Saint Death by Marcus Sedgwick

saint-death
Anapra is one of the poorest neighbourhoods in the Mexican city of Juárez – twenty metres outside town lies a fence, and beyond it, America – the dangerous goal of many a migrant.

Faustino is one such trying to escape from the gang he’s been working for. He’s dipped into a pile of dollars he was supposed to be hiding and now he’s on the run. He and his friend, Arturo, have only 36 hours to replace the missing money, or they’re as good as dead.
 
Watching over them is Saint Death. Saint Death (or Santissima Muerte) – she of pure bone and charcoal-black eye, she of absolute loyalty and neutral morality, holy patron to rich and poor, to prostitute and narco-lord, criminal and police-chief. A folk saint, a rebel angel, a sinister guardian.

 
 
In Saint Death, Marcus Sedgwick shines a light into the decaying underbelly of our consumer society, laying bare the suffering engendered by growing western demand for drugs and ever cheaper products.

The backdrop to the novel is Ciudad Juárez, a Mexican city just slightly south of the border with America; where the citizens live in fear of the rival cartels that engage in battles on the streets and a police force that is often as corrupt and cruel as the gangs.

We view this dystopic cityscape through the eyes of Arturo an 18 year old boy who is drawn in to a tragic spiral by his best friend Faustino, who, much like his namesake has been caught up in a deal with the devil; in this case the leader of his gang: Los Libertadores.
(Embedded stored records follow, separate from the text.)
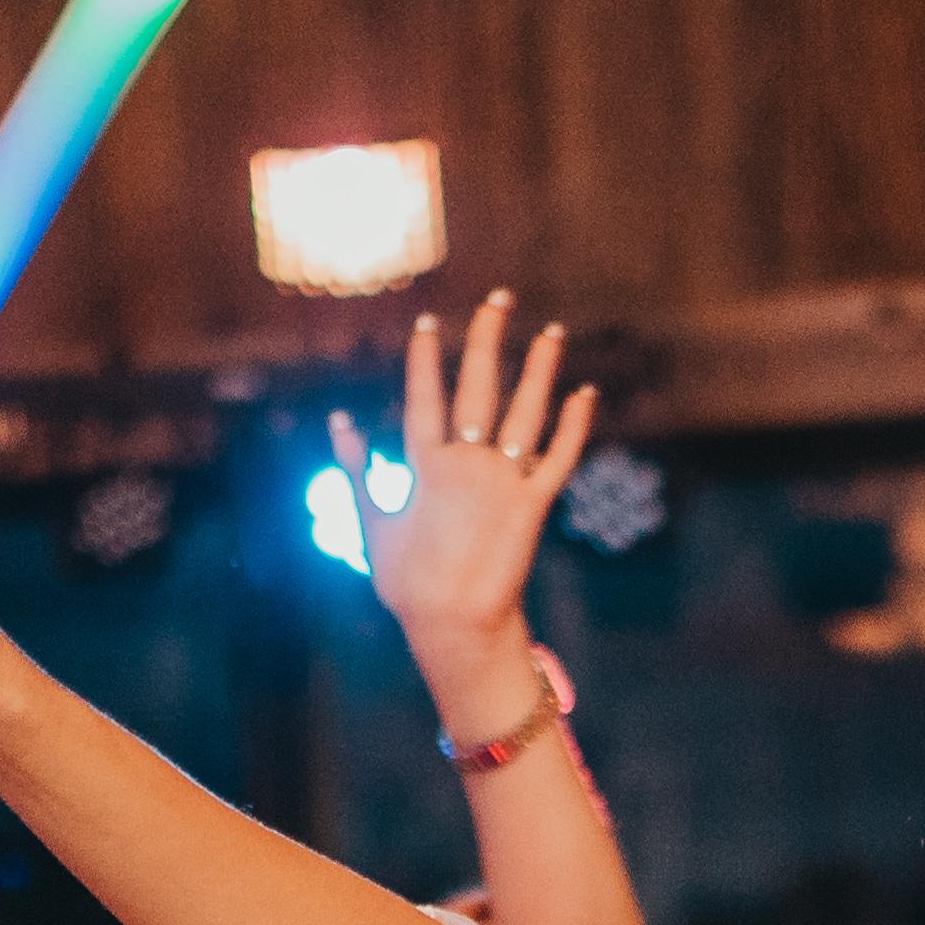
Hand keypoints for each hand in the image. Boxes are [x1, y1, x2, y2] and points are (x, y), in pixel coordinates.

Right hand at [351, 292, 596, 724]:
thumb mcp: (374, 522)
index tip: (429, 321)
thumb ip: (358, 468)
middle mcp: (467, 463)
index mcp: (425, 465)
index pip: (425, 395)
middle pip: (479, 386)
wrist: (455, 625)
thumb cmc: (408, 583)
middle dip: (489, 338)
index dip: (426, 356)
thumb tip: (339, 421)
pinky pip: (560, 457)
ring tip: (553, 332)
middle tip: (501, 299)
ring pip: (527, 411)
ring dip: (541, 369)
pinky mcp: (535, 504)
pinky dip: (575, 425)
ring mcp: (504, 481)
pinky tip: (586, 394)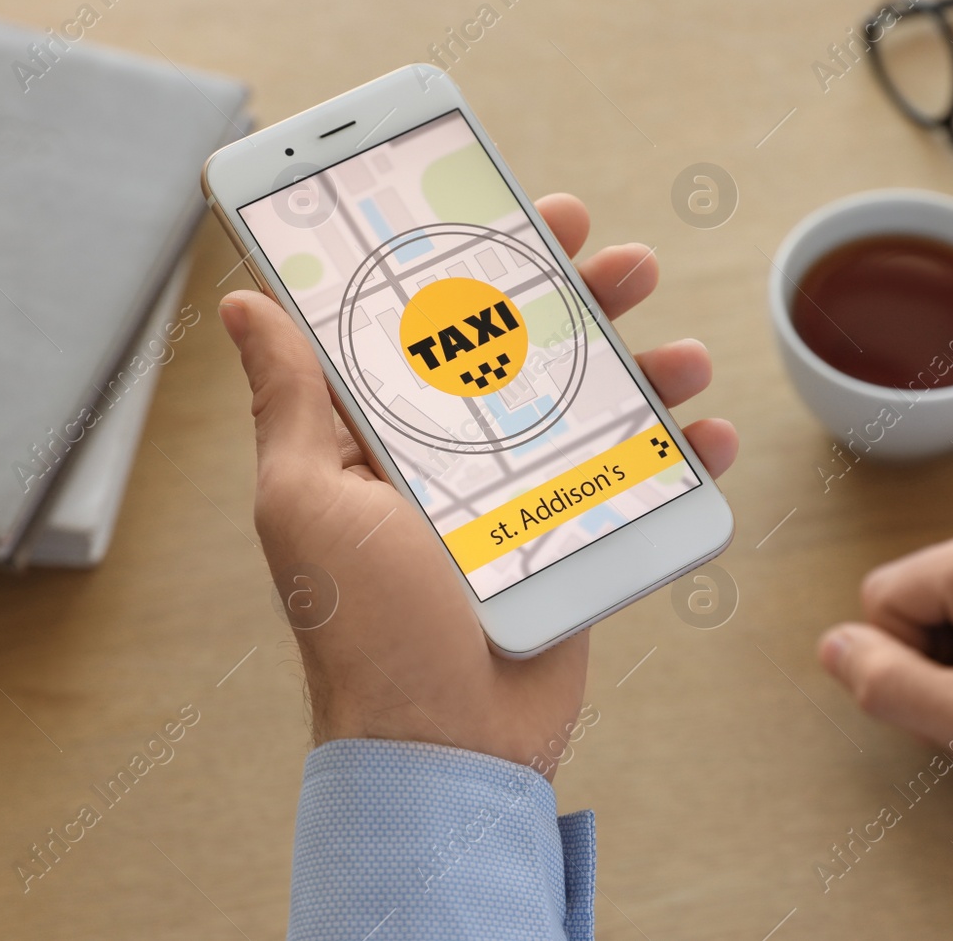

The focal point of the novel is a card game – Calavera, a game that Arturo is nearly unbeatable at and the one thing that can allow him to raise the money needed to save Faustino and give them all the chance of a better life in el Norte. Arturo’s journey to the game is broken up by flashbacks to Faustino’s life as a migrant and Arturo and his life growing up together in Anapra, one of the poorest suburbs of Ciudad Juarez.

In an era of fetishizing gang culture and treating drug dealers as heroes with television shows such as Breaking Bad and Narcos, Saint Death is a step away from the glamour and high-living and instead focuses on the cost in human lives, dignity and common humanity that is so often overlooked.

I took several things away from Saint Death: a greater understanding of why so many people risk the lives of their families and themselves to cross borders in search of a better life, the beginnings of knowledge about folk religion and a growing sense of disquiet of how we are all complicit in the suffering and inequality of developing nations due to our reckless spending and the desire for better deals.
 
Saint Death is perhaps the first great anti-capitalist YA novel of the 21st Century.

Published by Orion Children’s Books, Saint Death will be available from all good bookshops from the 6th October.